High availability is covered in depth with Windows Failover Clustering, including cluster setup, validation, quorum configuration, cluster shared volumes, live migration, and failover testing.
We extend this further with Storage Spaces Direct (S2D), enabling software-defined storage across multiple servers.
For disaster recovery, you’ll implement Hyper-V Replica, configuring replication and performing failover scenarios to ensure business continuity.
After building a strong on-premises foundation, we move into Microsoft Azure.
You’ll learn cloud fundamentals such as IaaS, PaaS, SaaS, Azure global infrastructure, tenants, subscriptions, and resource groups. You’ll gain hands-on experience using the Azure Portal, Cloud Shell, and CLI tools.
We then focus on Azure compute and scalability, including virtual machines, disk and network configuration, Availability Sets, Availability Zones, and Virtual Machine Scale Sets with Load Balancers.
Networking is covered in detail through Azure Virtual Networking, where you’ll design secure architectures and deploy multi-tier applications.
We also explore Hybrid Networking, connecting on-premises environments with Azure using Point-to-Site and Site-to-Site VPNs.
Hybrid Storage & Backup
You’ll learn how to protect both cloud and on-premises workloads using Azure Backup. This includes:
Creating Recovery Services Vaults
Backing up and restoring Azure virtual machines
Installing and configuring Azure Backup Server on-premises
Managing disks and protection groups
Recovering on-premises virtual machines
Backup and recovery of SQL Server workloads
Azure Arc – Hybrid & Multi-Cloud Management
We take hybrid management further with Azure Arc, enabling you to manage servers across on-premises and multiple cloud platforms. You’ll learn:
What Azure Arc is and why it matters in modern IT
Registering on-premises servers and external cloud VMs (like Oracle Cloud)

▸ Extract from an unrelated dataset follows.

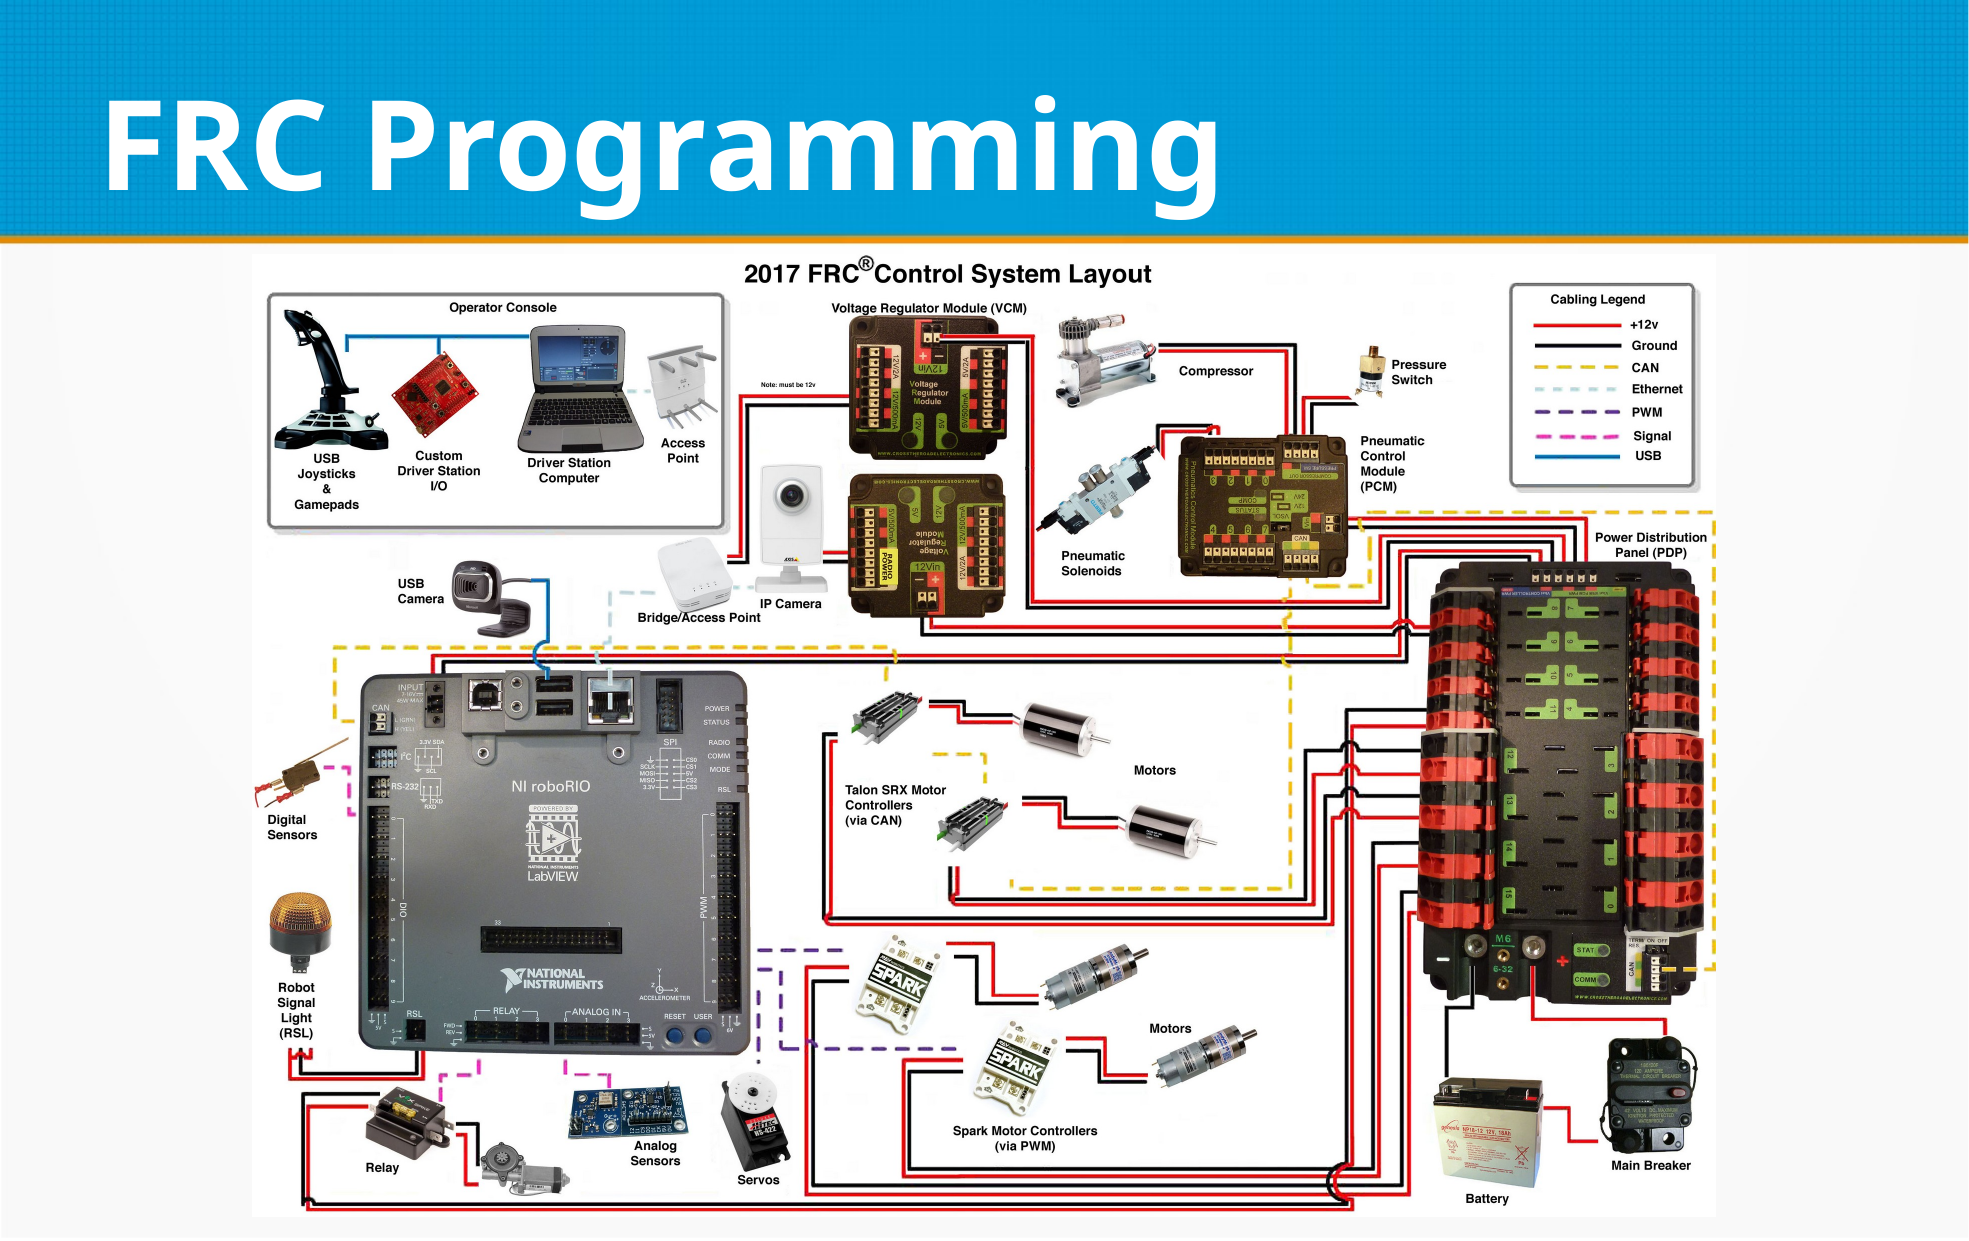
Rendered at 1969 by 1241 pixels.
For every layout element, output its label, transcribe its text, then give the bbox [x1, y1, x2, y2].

title FRC Programming [98, 19, 1870, 227]
picture [0, 233, 1969, 1241]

Enabling Hotpatch for streamlined updates
Integrating monitoring and log collection for centralized visibility
What makes this course unique is the hands-on, practical approach. Every topic includes step-by-step demos and real lab scenarios aligned with enterprise environments.
By the end of this course, you’ll be able to deploy, manage, secure, and monitor hybrid infrastructure, combining Windows Server and Azure effectively.
This course is ideal for anyone aiming to become a System Administrator, Cloud Engineer, or Azure Hybrid Administrator, with skills directly applicable in today’s IT industry.